Under New York law, since an insurer has exclusive control over a claim against its insured once it assumes defense of the suit, it has a duty to act in "good faith" when deciding whether to settle and may be held liable for breach of that duty (see Pavia v State Farm Mut. Auto. Ins. Co., 82 NY2d 445, 452 [1993]). This duty also applies where an excess insurer is exposed to liability (see Hartford Acc. & Indem. Co. v Michigan Mut. Ins. Co., 61 NY2d 569 [1984]; Elm Ins. Co. v GEICO Direct, 23 AD3d 219 [2005]), and requires a primary insurer to give as much consideration to the excess carrier's interests as it does to its own (Pavia, 82 NY2d at 453; St. Paul Fire & Mar. Ins. Co. v United States Fid. & Guar. Co., 43 NY2d 977, 978-979 [1978]).
An insurer does not breach its duty of good faith when it makes a mistake in judgment or behaves negligently. To establish bad faith, an excess insurer must show that the primary insurer's conduct constituted a "gross disregard" of the excess insurer's interests and that the insurer's conduct involved a "deliberate or reckless failure to place on equal footing the interests of its insured with its own interests when considering a settlement offer" (Pavia, 82 NY2d at 453).

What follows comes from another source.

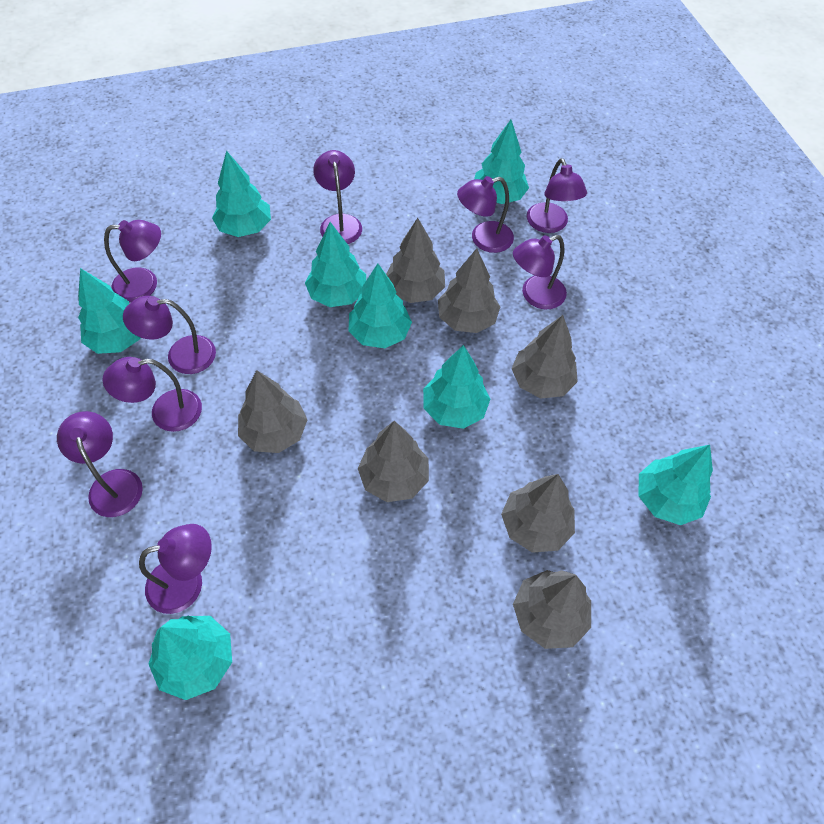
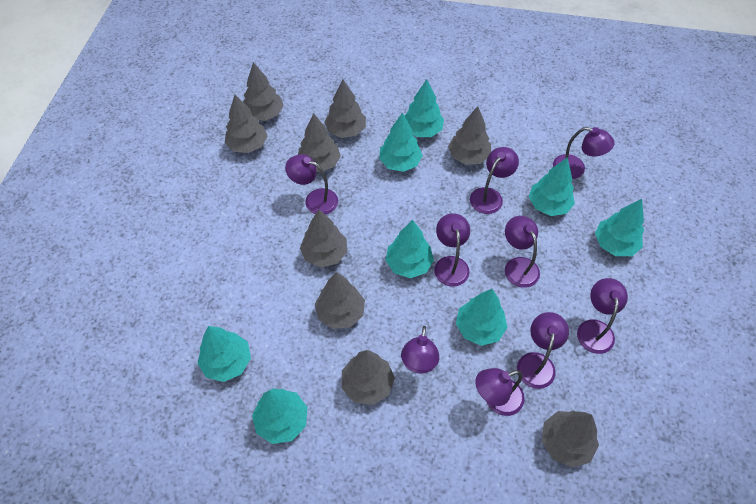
grey tree: 7 -> 9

There is no formula to determine whether an insurer acted in good faith. The court must assess, among other factors, the "plaintiffs likelihood of success on the issue of liability, the potential damages award, the financial burden on each party if the insurer refuses to settle, whether the claim was properly investigated, the information available to the insurer when the demand for settlement was made, and . . . any other relevant proof tending to establish or negate the insurer's good faith in refusing to settle" (see Pinto v Allstate Ins. Co., 221 F3d 394, 399 [2d Cir 2000], citing Pavia, 82 NY2d at 454-455).
Given these stringent standards, there remains a material issue of fact as to whether CUIC was merely negligent or whether CUIC and/or its counsel were aware that the antisubrogation rule applied and deliberately failed to assert the defense in or der to allow the owners to escape liability, thereby removing the OCP policy from the layer of coverage that had to be exhausted before triggering Federal's excess coverage. Although the memos and correspondence submitted by plaintiff could conceivably support a bad faith verdict after trial, it is for the finder of fact to determine whether the documents establish a deliberate plan by CUIC or merely reflect discussions of the consequences of a valid indemnity claim by the owner against Galaxy. Concur— Andrias, J.P., Moskowitz, Freedman and Román, JJ.